**Problem to work on**
Taking the entries below from the top, restate each line exactly and end with the line containing "5.需要有动态阻挡，开启后才能进入下一个区域".

# # # # # # #

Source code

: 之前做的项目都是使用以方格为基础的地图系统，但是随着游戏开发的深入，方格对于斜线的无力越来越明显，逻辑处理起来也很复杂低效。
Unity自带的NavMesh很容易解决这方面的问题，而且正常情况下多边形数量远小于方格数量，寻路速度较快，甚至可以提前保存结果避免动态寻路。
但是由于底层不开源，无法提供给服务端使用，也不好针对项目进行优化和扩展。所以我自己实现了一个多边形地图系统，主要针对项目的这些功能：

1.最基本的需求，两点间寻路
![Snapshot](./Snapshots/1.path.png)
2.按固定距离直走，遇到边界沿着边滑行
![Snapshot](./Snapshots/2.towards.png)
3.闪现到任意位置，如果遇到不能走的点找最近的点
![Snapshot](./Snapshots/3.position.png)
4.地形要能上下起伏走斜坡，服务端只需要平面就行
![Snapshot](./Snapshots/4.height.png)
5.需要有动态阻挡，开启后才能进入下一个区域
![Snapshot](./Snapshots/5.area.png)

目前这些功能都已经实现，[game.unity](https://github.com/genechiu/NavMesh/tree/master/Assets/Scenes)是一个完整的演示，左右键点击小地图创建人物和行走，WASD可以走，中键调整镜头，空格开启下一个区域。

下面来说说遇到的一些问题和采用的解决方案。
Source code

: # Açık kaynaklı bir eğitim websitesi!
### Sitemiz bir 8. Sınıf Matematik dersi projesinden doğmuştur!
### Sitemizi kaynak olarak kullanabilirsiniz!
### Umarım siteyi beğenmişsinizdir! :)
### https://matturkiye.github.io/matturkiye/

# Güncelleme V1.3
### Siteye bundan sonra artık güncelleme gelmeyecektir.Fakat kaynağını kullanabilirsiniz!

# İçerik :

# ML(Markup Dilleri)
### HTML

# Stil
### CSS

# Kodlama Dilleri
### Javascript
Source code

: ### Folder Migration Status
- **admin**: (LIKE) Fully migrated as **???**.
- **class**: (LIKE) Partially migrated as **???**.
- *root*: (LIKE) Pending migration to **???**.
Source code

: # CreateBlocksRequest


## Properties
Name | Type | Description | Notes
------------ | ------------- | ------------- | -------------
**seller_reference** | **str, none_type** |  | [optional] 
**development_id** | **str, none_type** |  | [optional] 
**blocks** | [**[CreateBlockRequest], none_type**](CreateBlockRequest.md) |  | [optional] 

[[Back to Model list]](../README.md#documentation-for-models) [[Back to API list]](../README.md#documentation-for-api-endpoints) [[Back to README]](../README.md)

# # # # # # #

**Written response**
Source code

: 之前做的项目都是使用以方格为基础的地图系统，但是随着游戏开发的深入，方格对于斜线的无力越来越明显，逻辑处理起来也很复杂低效。
Unity自带的NavMesh很容易解决这方面的问题，而且正常情况下多边形数量远小于方格数量，寻路速度较快，甚至可以提前保存结果避免动态寻路。
但是由于底层不开源，无法提供给服务端使用，也不好针对项目进行优化和扩展。所以我自己实现了一个多边形地图系统，主要针对项目的这些功能：

1.最基本的需求，两点间寻路
![Snapshot](./Snapshots/1.path.png)
2.按固定距离直走，遇到边界沿着边滑行
![Snapshot](./Snapshots/2.towards.png)
3.闪现到任意位置，如果遇到不能走的点找最近的点
![Snapshot](./Snapshots/3.position.png)
4.地形要能上下起伏走斜坡，服务端只需要平面就行
![Snapshot](./Snapshots/4.height.png)
5.需要有动态阻挡，开启后才能进入下一个区域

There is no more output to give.